- **Activity**
Extract every record, exactly as written, and ignore the pictures.
=== Begin Enclosure ===
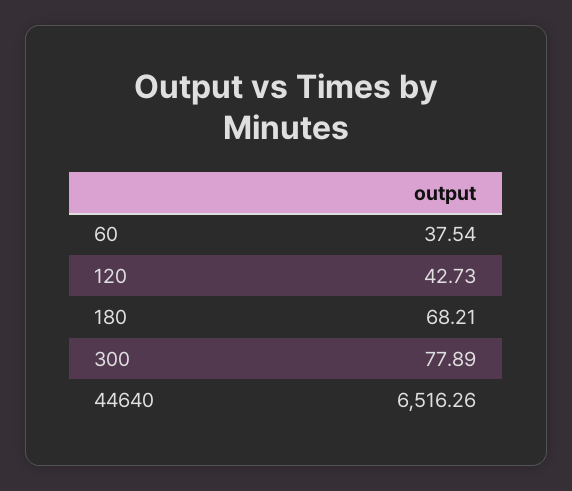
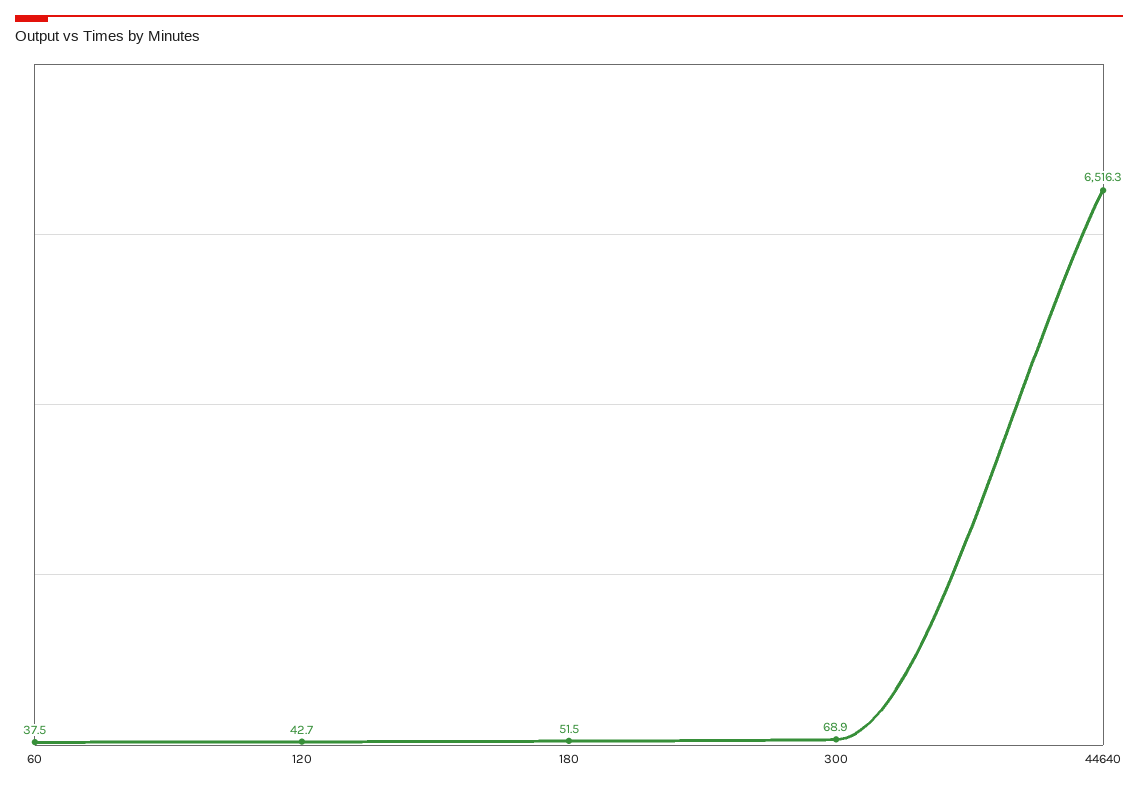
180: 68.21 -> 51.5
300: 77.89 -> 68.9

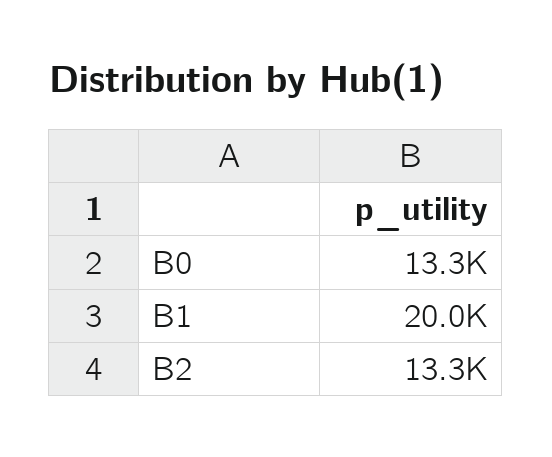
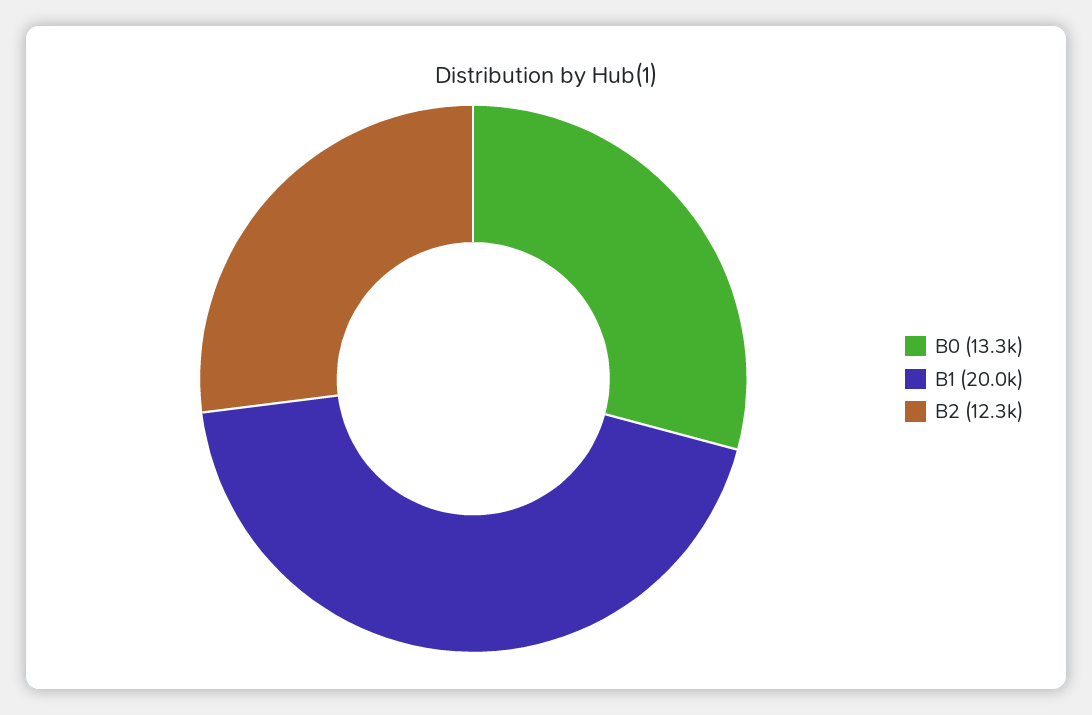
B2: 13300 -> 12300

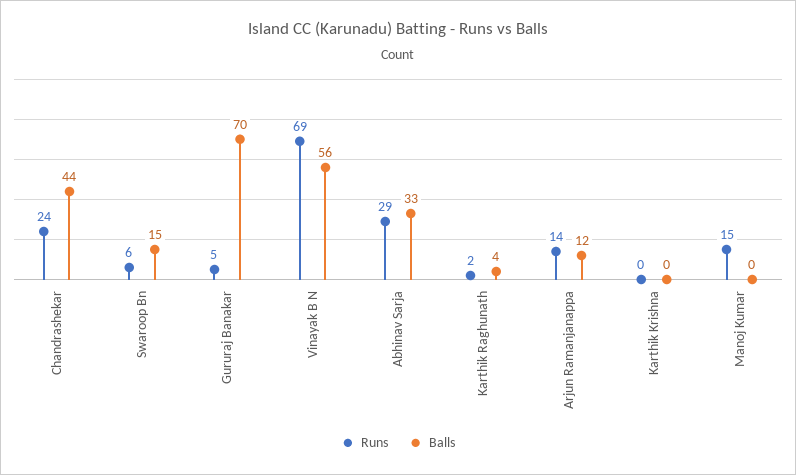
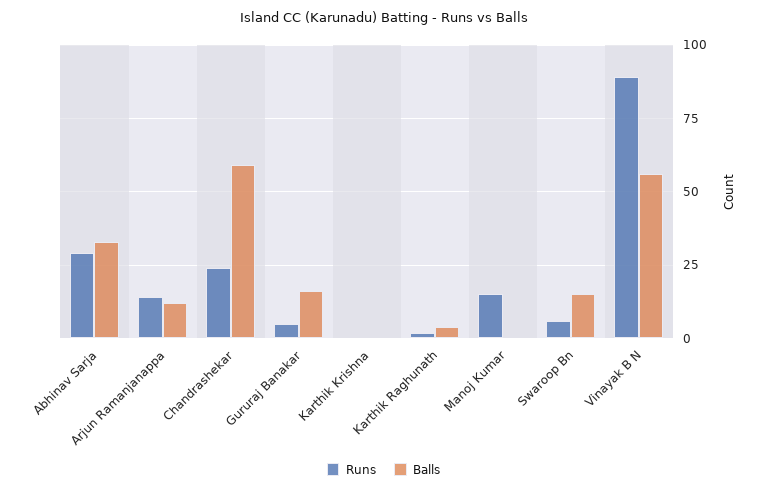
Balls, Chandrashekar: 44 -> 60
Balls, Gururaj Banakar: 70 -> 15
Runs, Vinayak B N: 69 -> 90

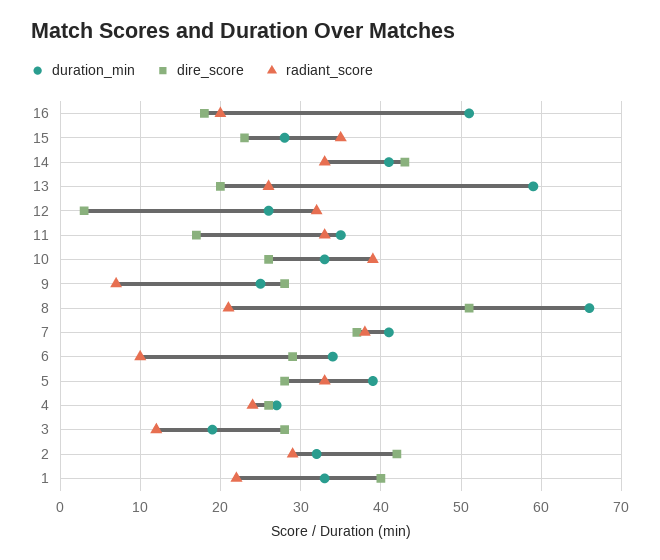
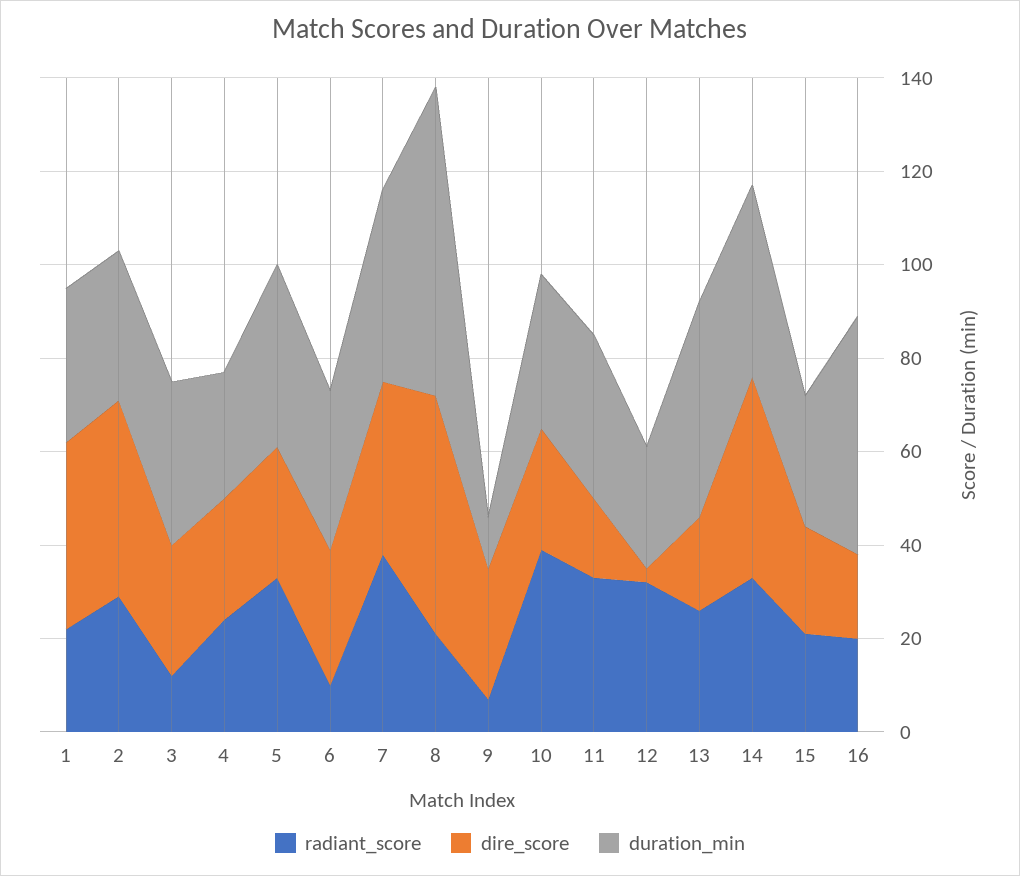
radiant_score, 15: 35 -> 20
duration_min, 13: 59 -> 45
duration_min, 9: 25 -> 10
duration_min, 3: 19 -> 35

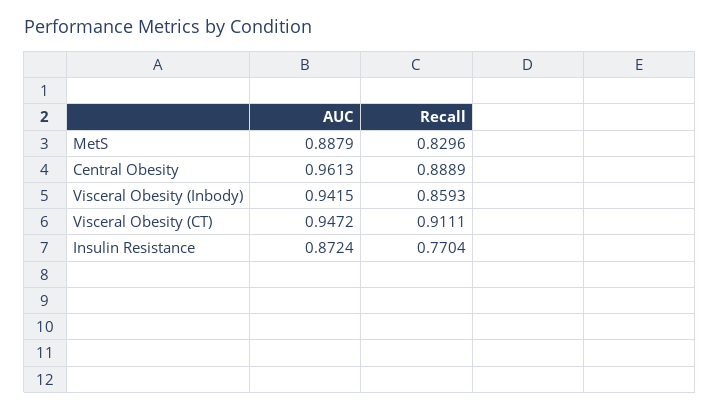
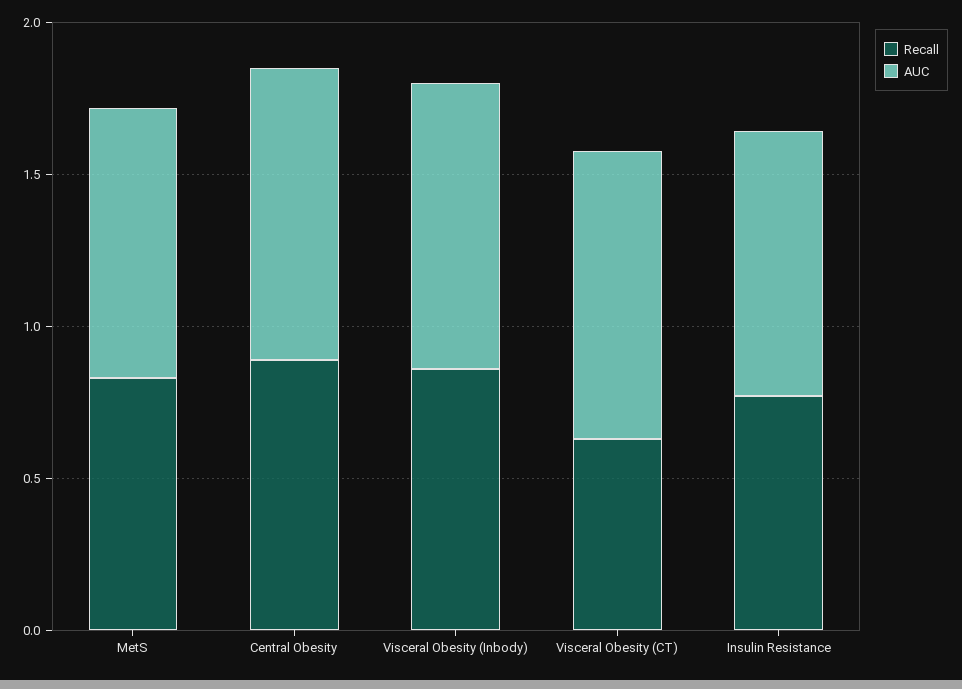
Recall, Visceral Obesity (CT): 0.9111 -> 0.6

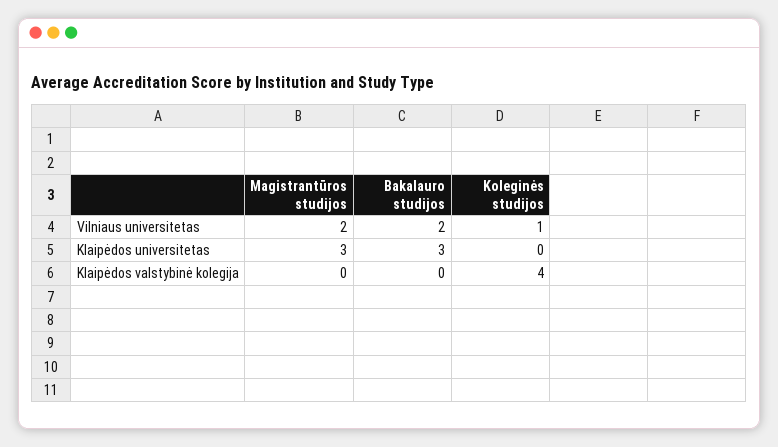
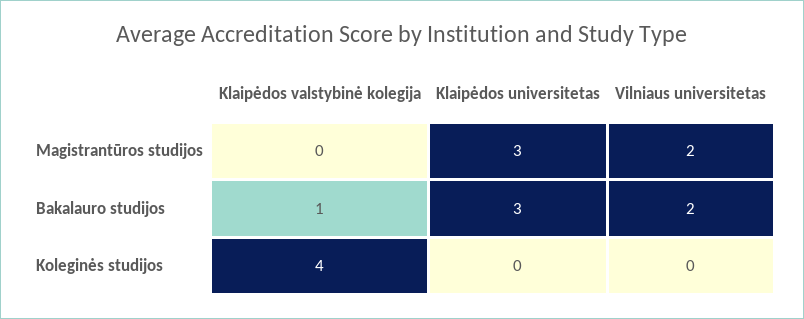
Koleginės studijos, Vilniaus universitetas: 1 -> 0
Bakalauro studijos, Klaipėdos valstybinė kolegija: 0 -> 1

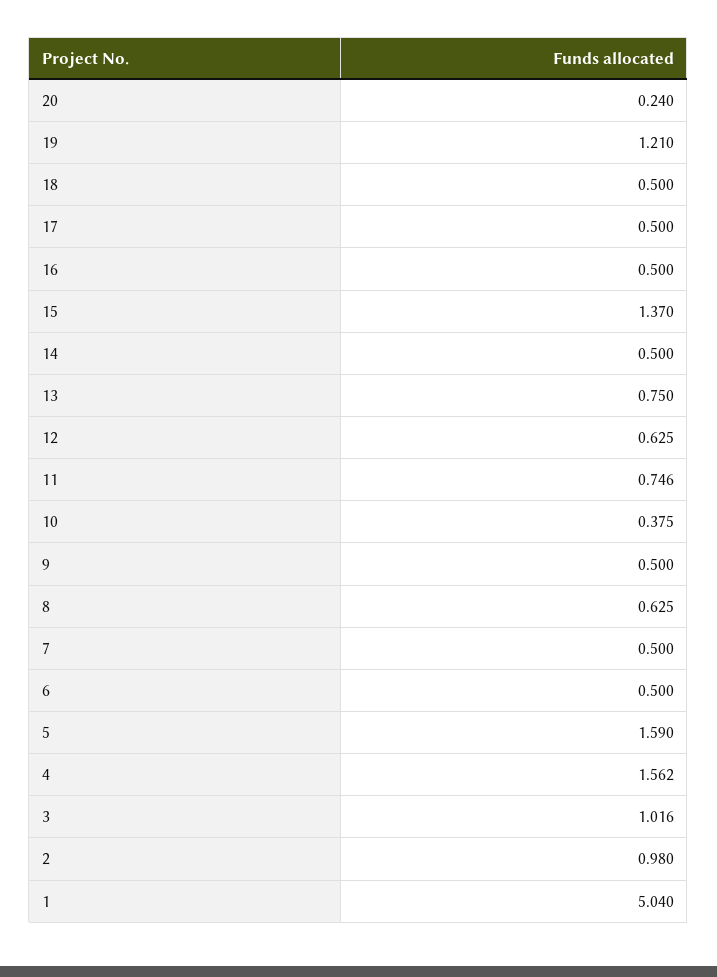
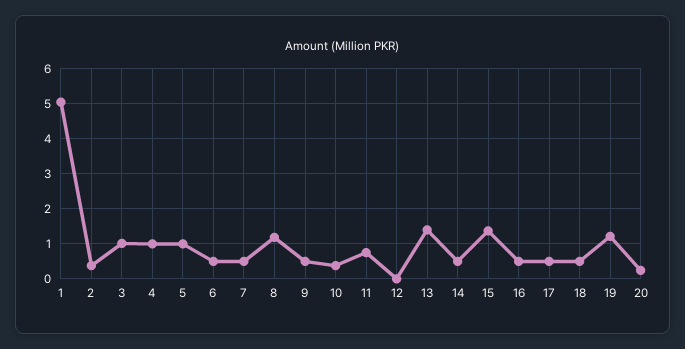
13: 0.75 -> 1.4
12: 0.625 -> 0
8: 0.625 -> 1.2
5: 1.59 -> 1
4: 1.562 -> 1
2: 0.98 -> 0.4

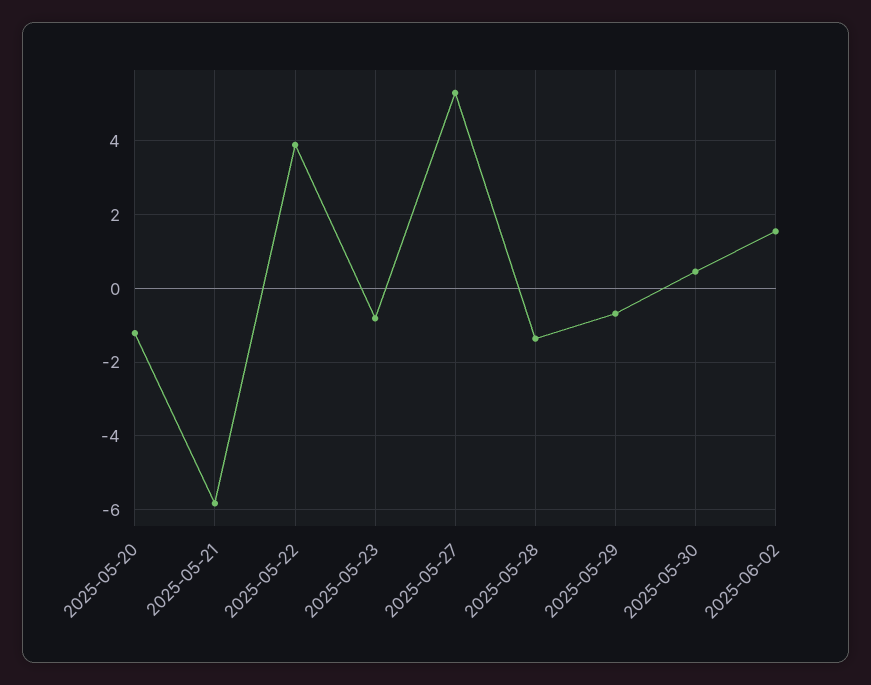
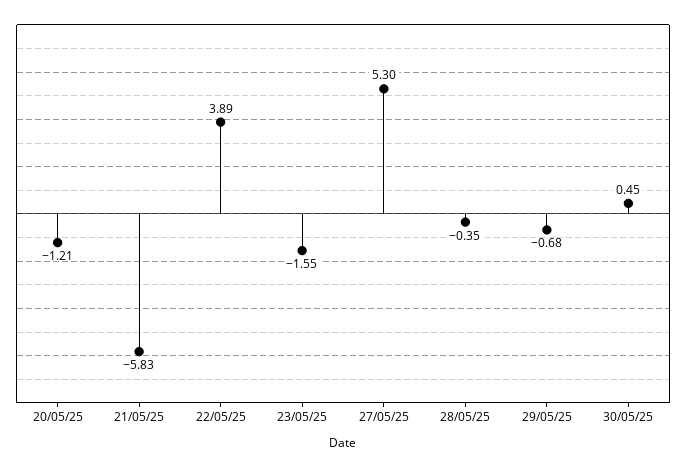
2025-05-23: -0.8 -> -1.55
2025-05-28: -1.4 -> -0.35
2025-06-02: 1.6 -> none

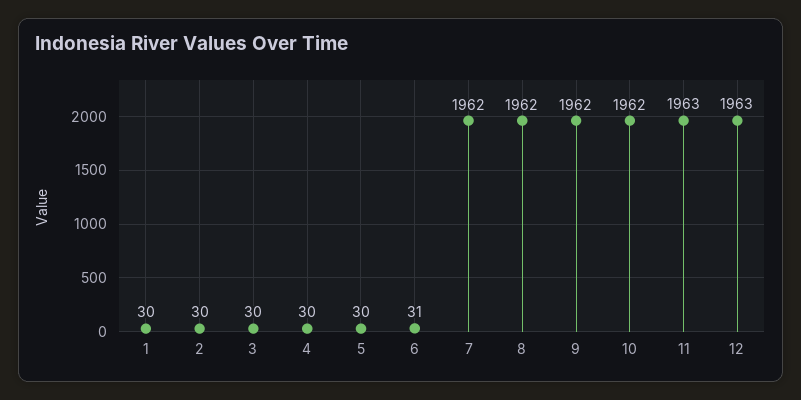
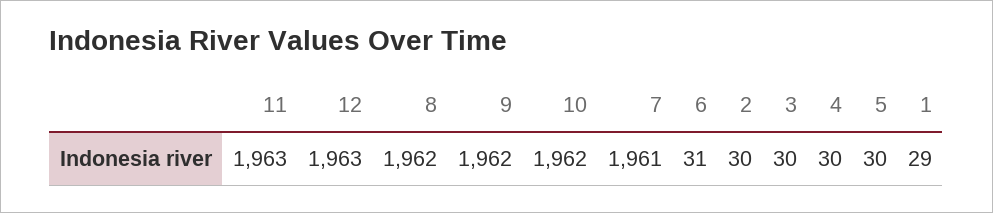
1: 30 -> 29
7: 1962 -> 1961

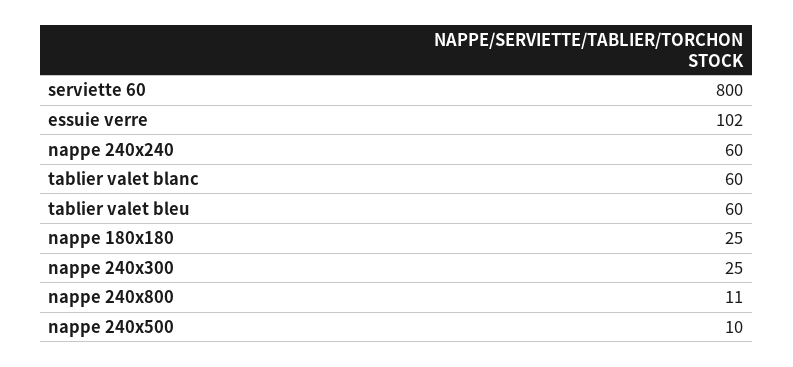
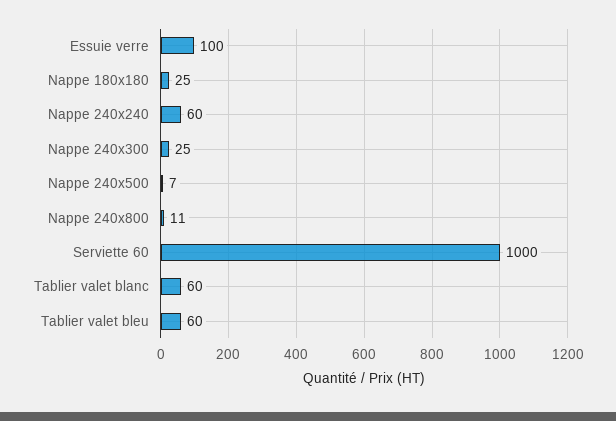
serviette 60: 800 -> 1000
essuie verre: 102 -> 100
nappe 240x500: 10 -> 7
=== End Enclosure ===
- **Expected output**
180: 68.21 -> 51.5
300: 77.89 -> 68.9

B2: 13300 -> 12300

Balls, Chandrashekar: 44 -> 60
Balls, Gururaj Banakar: 70 -> 15
Runs, Vinayak B N: 69 -> 90

radiant_score, 15: 35 -> 20
duration_min, 13: 59 -> 45
duration_min, 9: 25 -> 10
duration_min, 3: 19 -> 35

Recall, Visceral Obesity (CT): 0.9111 -> 0.6

Koleginės studijos, Vilniaus universitetas: 1 -> 0
Bakalauro studijos, Klaipėdos valstybinė kolegija: 0 -> 1

13: 0.75 -> 1.4
12: 0.625 -> 0
8: 0.625 -> 1.2
5: 1.59 -> 1
4: 1.562 -> 1
2: 0.98 -> 0.4

2025-05-23: -0.8 -> -1.55
2025-05-28: -1.4 -> -0.35
2025-06-02: 1.6 -> none

1: 30 -> 29
7: 1962 -> 1961

serviette 60: 800 -> 1000
essuie verre: 102 -> 100
nappe 240x500: 10 -> 7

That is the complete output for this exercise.